• Provided passage
The 2020 presidential election was three months ago, but one of the biggest backers of the false theory that it was rigged against former President Donald J. Trump has not given up his hope of overturning the results.

On Friday, Mike Lindell, the embattled chief executive of MyPillow who helped finance Mr. Trump’s legal efforts to challenge election results, aired a falsehood-laden film about election fraud on One America News.

The network promoted the two-hour film, titled “Absolute Proof,” on Twitter Thursday, urging viewers to join Mr. Lindell “for a never-before-seen report breaking down election fraud evidence & showing how the unprecedented level of voter fraud was committed in the 2020 Presidential Election.”

There has been no substantial evidence of fraud in the election, which President Biden won. Mr. Lindell’s theories have led to Twitter removing him and MyPillow from its platform and several major retailers cutting ties with the pillow manufacturer.

Before showing the film on Friday, the network ran an extensive disclaimer that described Mr. Lindell as “solely and exclusively responsible for its content,” and noted that “this program is not the product of OAN’s reporting” and was “presented at this time as opinions only.”

YouTube took down “Absolute Proof” on Friday, saying it violated the company’s presidential election integrity policy, which prohibits false claims that widespread fraud, errors or glitches changed the outcome of the vote.

Two companies that provide election technology, Dominion and Smartmatic, have filed defamation suits in recent weeks against people and organizations that have made baseless claims about the companies.

Here are three much-examined areas that come up in the film. One America and Mr. Lindell did not respond to requests for comment.

The crux of many arguments that election fraud occurred, and repeated in Mr. Lindell’s film, is the unsubstantiated claim that Dominion software was somehow manipulated to delete votes for Mr. Trump, or to hide some sort of conspiracy.

Many of these unsubstantiated claims stem from an instance in Antrim County, Mich., when a clerical error in reporting results led the county to initially show a landslide vote in favor of Mr. Biden. The error was soon corrected, but conspiracy theorists have latched onto the incident as evidence that voting was rigged.

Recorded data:
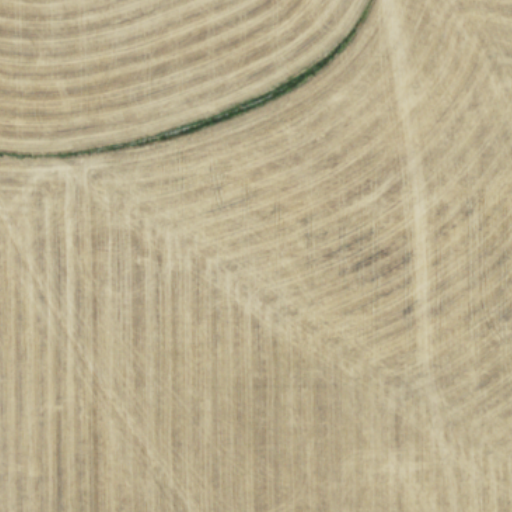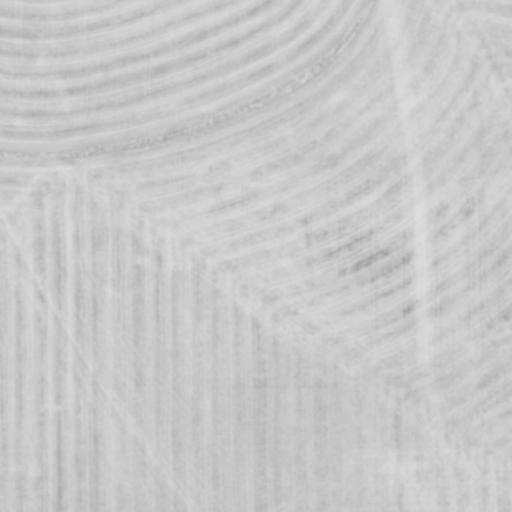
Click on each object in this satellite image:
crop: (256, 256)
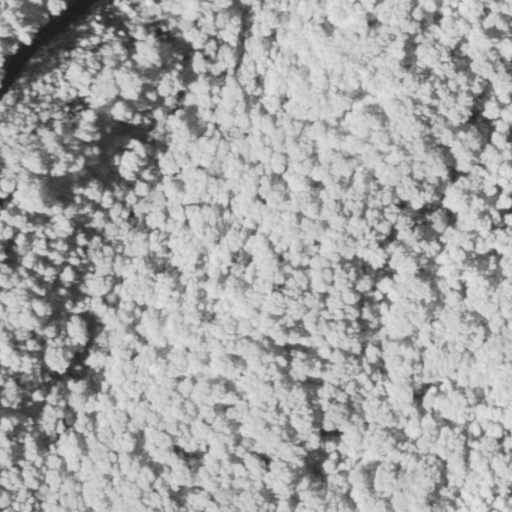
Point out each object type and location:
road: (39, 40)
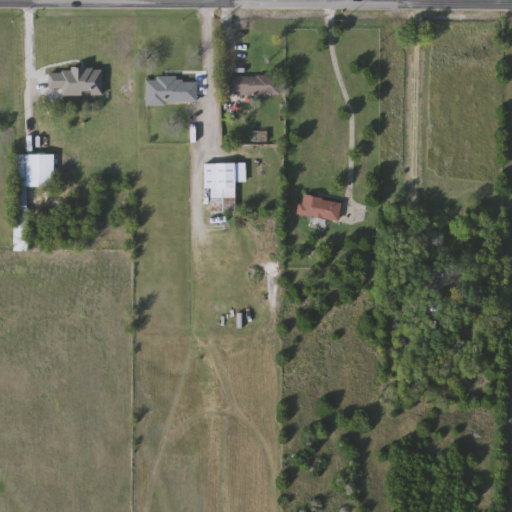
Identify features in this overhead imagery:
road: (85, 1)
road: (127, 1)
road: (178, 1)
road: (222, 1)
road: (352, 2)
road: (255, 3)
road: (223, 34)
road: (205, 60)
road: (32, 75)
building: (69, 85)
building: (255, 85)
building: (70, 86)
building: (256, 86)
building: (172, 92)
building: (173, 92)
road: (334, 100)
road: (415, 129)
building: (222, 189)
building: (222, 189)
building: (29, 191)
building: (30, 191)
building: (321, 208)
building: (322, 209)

• Stated exercise A
In the article about Mike Lindell's film, turn the paragraph beginning "Before showing the film on Friday" into a short bulleted list that keeps its main facts.
• Stated exercise B
Translate this sentence from the article about Mike Lindell's film into Spanish: "There has been no substantial evidence of fraud in the election, which President Biden won."

• Task output A
- Before airing the film on Friday, the network ran an extensive disclaimer.
- The disclaimer called Mr. Lindell "solely and exclusively responsible" for the film's content.
- It stated that the program was not the product of OAN's reporting.
- It said the program was presented as opinions only.

• Task output B
No ha habido pruebas sustanciales de fraude en las elecciones, que ganó el presidente Biden.